Raien hesitated. Then—"It wasn't rage. It wasn't hunger. It was… pressure. Like holding the sun underwater."

A few elders shifted uncomfortably.

"Resonance," Oruin said. "Not possession."

"That entity is ancient," Karesh argued. "Unstable."

"So were we," Oruin said quietly. "Once."

Oruin lifted the broken blade.

"This was mine," he said. "It shattered the day the Realms turned on each other."

Mira's breath caught.

"You were there," she whispered.

Oruin nodded. "I watched heroes become executioners. I watched seals fail because fear wrote them."

He looked at the elders. "And I watched a child like Raien get buried alive—because he was inconvenient."

The chamber erupted.

"That is treason!"

"That is history!" Oruin roared.

The decision crystal flared violently.

"Raien Vale will not be executed," Elder Nima declared. "Nor exiled."

Karesh's fists clenched.

"He will train," Nima continued. "Under Oruin alone. Outside standard doctrine."

A pause.

"If he loses control again," Karesh said slowly, "we end him."

Raien's stomach dropped.

Oruin placed a hand on his shoulder. Heavy. Steady.
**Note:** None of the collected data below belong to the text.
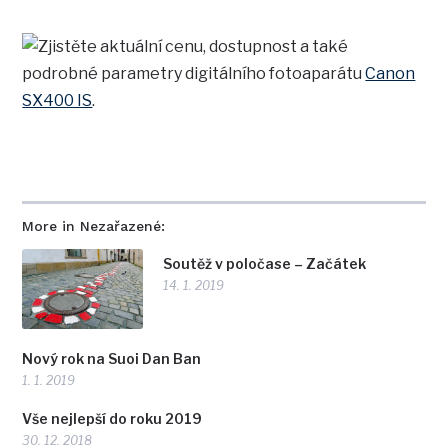
Zjistěte aktuální cenu, dostupnost a také
podrobné parametry digitálního fotoaparátu
Canon
SX400 IS
.
More in Nezařazené:
Soutěž v poločase – Začátek
14. 1. 2019
Nový rok na Suoi Dan Ban
1. 1. 2019
Vše nejlepší do roku 2019
30. 12. 2018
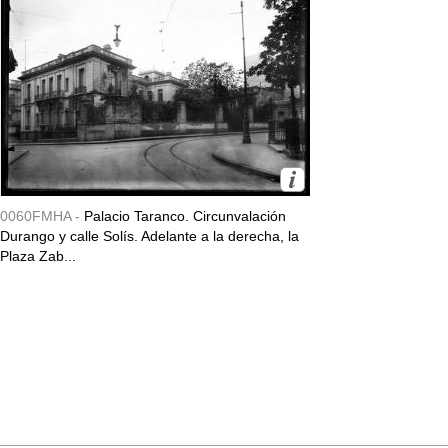
0060FMHA -
Palacio Taranco. Circunvalación
Durango y calle Solís. Adelante a la derecha, la
Plaza Zab...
"Then we make sure he doesn't," Oruin said.

That night, far beyond the Realm's borders, a masked figure stood atop a spire of black glass.

Seals shimmered around him, replaying the image of the Cinder Wyrm.

"So," the Veiled Sovereign said softly. "The Ashbearer wakes."

He turned toward the horizon.

"Prepare the pieces," he ordered. "The Realms will burn themselves again."